[To do]:
• a. According to the passage on Yahoo and the Chinese authorities, what prison sentence did Li Zhi receive?
• b. Retype the stretch of the passage on Yahoo and the Chinese authorities from "Yahoo argues that" through "Shi Tao case.".

[Given passage]:
● ● ● ● ● ● ●

In America, where Google is fighting the Justice Department's efforts to secure the company's records of its users search habits, it might look like Internet companies consider keeping private information about users a significant priority. But while the Internet may be global, that corporate philosophy is decidedly not.

Yahoo is now being accused of providing Chinese authorities with information that led to the arrest of writer Li Zhi. His efforts to join the China Democracy Party, Reuters reports, have landed him an eight year prison sentence for "inciting subversion." In September, Yahoo was hammered for allegedly helping Chinese authorities identify Chinese journalist Shi Tao, who was accused of "illegally providing state secrets to foreign entities" and sentenced to ten years in prison. He reportedly sent an email summarizing an internal Communist Party directive to a foreign source using a Yahoo email account. The company provided the Chinese government with his account holder information.

Now the Committee to Protect Journalists and Reporters Without Borders are calling on Yahoo to disclose what information it has turned over to the Chinese government. They want to know how many Chinese citizens have gone to jail on the basis of information provided by Yahoo. "Now we know Yahoo works regularly and efficiently with the Chinese police," Reporters Without Borders said in a statement.

Yahoo argues that it has no choice but to comply with Chinese authorities, and that it's ultimately for the greater good. "The choice is not whether to comply with law enforcement demands for information. The choice is whether to remain in the country. We believe that the Internet is a positive force in China," said Yahoo spokeswoman Mary Osako, who added that Yahoo was "distressed" by the details of the Shi Tao case.

Erick Schonfeld is skeptical of that logic. "…where are the proof points of "positive force" that counterbalance what's been done to Shi Tao or Li Zhi?," he writes. "Each jailed dissident convicted based on information Yahoo (or Google or Microsoft or any American company) gave to the Chinese government belies the notion of the Internet ultimately being good for China." He adds: "It's one thing to comply with the law in foreign countries. It is another to become a surveillance arm in those countries or to be complicit in censoring their citizens."

● ● ● ● ● ● ●

[Listed records]:
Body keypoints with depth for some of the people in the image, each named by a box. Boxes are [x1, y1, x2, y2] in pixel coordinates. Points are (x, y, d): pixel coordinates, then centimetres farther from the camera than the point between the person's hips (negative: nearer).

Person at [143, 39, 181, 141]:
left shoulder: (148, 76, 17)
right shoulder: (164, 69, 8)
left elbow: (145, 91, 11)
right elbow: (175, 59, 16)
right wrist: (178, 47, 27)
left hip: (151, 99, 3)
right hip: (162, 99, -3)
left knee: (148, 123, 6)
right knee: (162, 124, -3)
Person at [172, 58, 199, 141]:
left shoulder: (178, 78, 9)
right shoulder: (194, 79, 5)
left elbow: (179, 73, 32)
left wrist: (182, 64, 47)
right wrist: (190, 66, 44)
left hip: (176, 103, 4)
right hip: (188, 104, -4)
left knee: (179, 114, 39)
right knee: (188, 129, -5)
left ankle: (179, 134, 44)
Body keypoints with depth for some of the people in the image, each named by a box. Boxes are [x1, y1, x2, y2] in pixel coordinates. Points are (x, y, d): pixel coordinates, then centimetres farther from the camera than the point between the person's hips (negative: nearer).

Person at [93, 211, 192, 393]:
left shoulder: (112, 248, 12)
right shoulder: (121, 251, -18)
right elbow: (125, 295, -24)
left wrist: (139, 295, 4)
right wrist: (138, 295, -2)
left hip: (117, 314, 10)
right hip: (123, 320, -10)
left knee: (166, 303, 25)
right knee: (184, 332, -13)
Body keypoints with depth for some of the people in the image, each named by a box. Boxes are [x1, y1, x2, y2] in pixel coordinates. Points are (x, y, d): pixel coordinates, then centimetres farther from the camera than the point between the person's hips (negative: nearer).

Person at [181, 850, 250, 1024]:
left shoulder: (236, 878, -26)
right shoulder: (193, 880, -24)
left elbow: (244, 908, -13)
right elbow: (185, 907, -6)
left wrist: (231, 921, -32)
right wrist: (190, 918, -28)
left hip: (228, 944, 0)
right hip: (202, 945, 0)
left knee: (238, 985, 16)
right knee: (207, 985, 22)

● ● ● ● ● ● ●

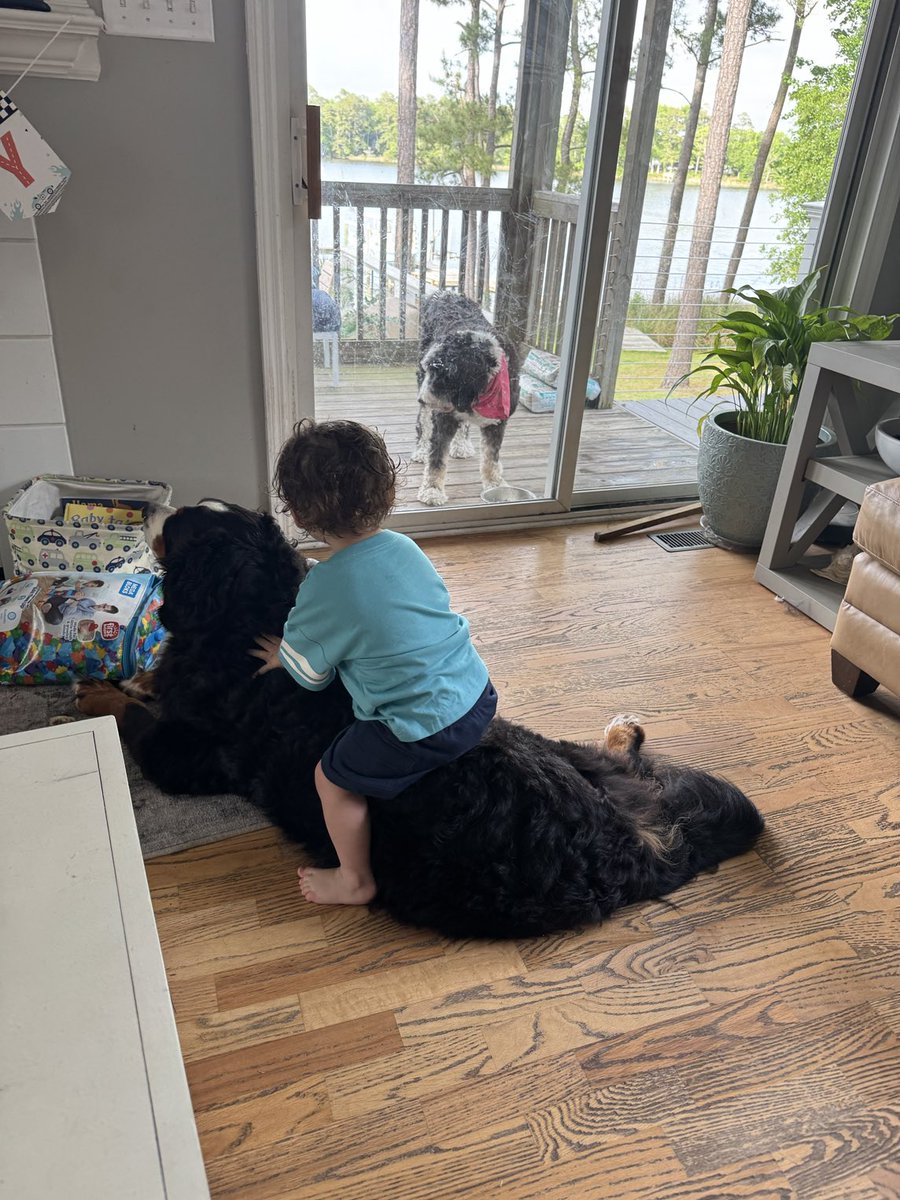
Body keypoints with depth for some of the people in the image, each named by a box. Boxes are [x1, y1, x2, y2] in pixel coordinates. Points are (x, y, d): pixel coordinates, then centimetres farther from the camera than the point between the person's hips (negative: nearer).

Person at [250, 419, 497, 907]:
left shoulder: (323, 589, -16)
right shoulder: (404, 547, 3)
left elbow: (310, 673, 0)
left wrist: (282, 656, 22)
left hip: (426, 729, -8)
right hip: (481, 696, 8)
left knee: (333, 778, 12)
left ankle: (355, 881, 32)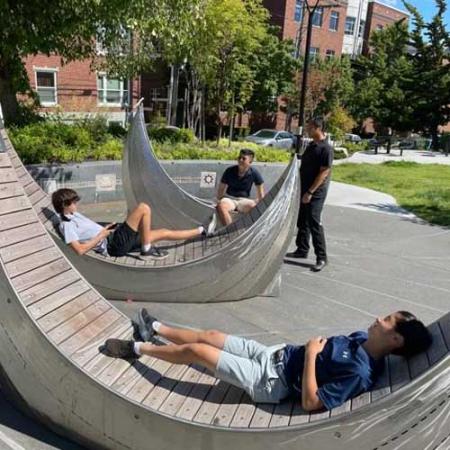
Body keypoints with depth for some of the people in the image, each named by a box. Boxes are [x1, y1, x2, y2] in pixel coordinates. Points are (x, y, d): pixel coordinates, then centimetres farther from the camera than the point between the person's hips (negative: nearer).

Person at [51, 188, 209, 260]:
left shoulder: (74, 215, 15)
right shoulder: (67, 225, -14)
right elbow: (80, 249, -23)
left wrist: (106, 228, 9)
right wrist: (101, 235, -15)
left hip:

● ● ● ● ● ● ●

[Answers by item]:
• a. Eight years in prison for "inciting subversion."

• b.
Yahoo argues that it has no choice but to comply with Chinese authorities, and that it's ultimately for the greater good. "The choice is not whether to comply with law enforcement demands for information. The choice is whether to remain in the country. We believe that the Internet is a positive force in China," said Yahoo spokeswoman Mary Osako, who added that Yahoo was "distressed" by the details of the Shi Tao case.